Nach der Freigabe durch das Gesundheitsamt wird die Asylakte angelegt und das Verfahren beginnt. Nach einer Anhörung des Betroffenen fällt die Entscheidung innerhalb weniger Tage. „Wir wollen sämtliche am Asylprozess beteiligte Behörden aufs engste verzahnen“, erklärte Sommer und lobte: „Das ist in Dresden in großer Perfektion gelungen.“ Die Verfahrensdauer bei Neuanträgen im AnKER-Zentrum liege bei unter drei Monaten, bestätigte Wöller.

Probleme bei Abschiebungen

Personen mit Bleiberecht könnten schnell in die Kommunen verteilt und dort integriert werden. Abgelehnte Asylbewerber würden im Idealfall ebenso schnell in ihre Heimat zurückgeführt. In der Praxis scheitert die Rückkehr laut Wöller jedoch häufig an fehlenden Dokumenten. Und auch Personen, die abgeschoben wurden, tauchen häufig nach wenigen Tagen wieder in Deutschland auf und stellen einen Folgeasylantrag. Der Rekord lag bei zwei Tagen von der Abschiebung bis zur neuen Antragstellung, sagte eine Mitarbeiterin. „Das versteht kein Mensch mehr“, erklärte Wöller.

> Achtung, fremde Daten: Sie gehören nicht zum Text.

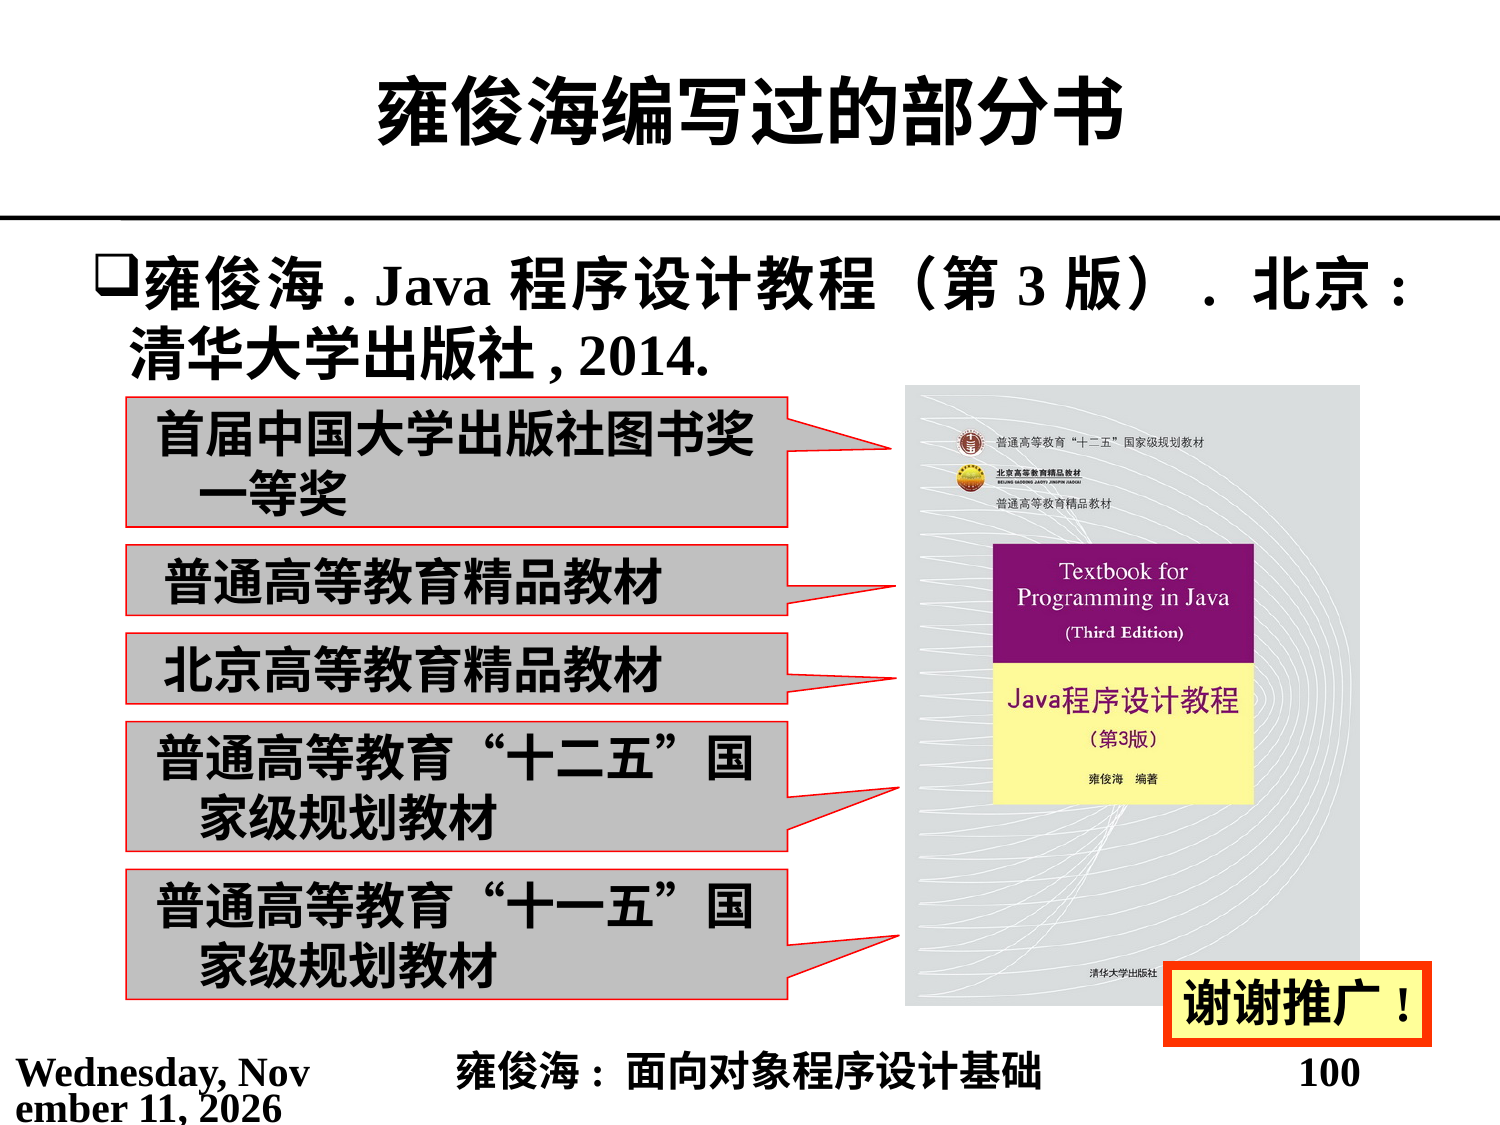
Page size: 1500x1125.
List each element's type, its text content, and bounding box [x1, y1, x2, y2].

title 雍俊海编写过的部分书 [0, 0, 1500, 217]
text_box 首届中国大学出版社图书奖一等奖 [126, 397, 892, 528]
text_box 普通高等教育精品教材 [126, 544, 896, 616]
text_box 普通高等教育“十二五”国家级规划教材 [126, 721, 900, 852]
text_box 北京高等教育精品教材 [126, 633, 897, 704]
list 雍俊海. Java程序设计教程（第3版）. 北京: 清华大学出版社, 2014. [75, 239, 1425, 396]
footer 雍俊海: 面向对象程序设计基础 [337, 1042, 1161, 1103]
text_box 普通高等教育“十一五”国家级规划教材 [126, 869, 900, 1000]
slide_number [0, 1042, 337, 1103]
text_box 谢谢推广! [1167, 965, 1428, 1043]
slide_number 100 [1161, 1042, 1499, 1103]
picture [905, 385, 1360, 1006]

In einem Punkt, so der CDU-Politiker, sei der Freistaat mit dem Dresdner Zentrum nicht der Empfehlung des Bundes gefolgt, die bis zu 1500 Unterkunftsplätze vorgesehen habe. „Wir haben an den zwei Standorten Bremer Straße und Hamburger Straße eine Kapazität von nicht mehr als 700 bis 800 Personen. Das sind überschaubare Größen.“ Gegenwärtig würden sich rund 1000 Personen in den Einrichtungen befinden.

2019 werde das AnKER-Zentrum evaluiert, kündigte Wöller an. Wenn die Prüfer zu einem positiven Ergebnis kommen sollten, werde die Staatsregierung über weitere derartige Zentren beraten.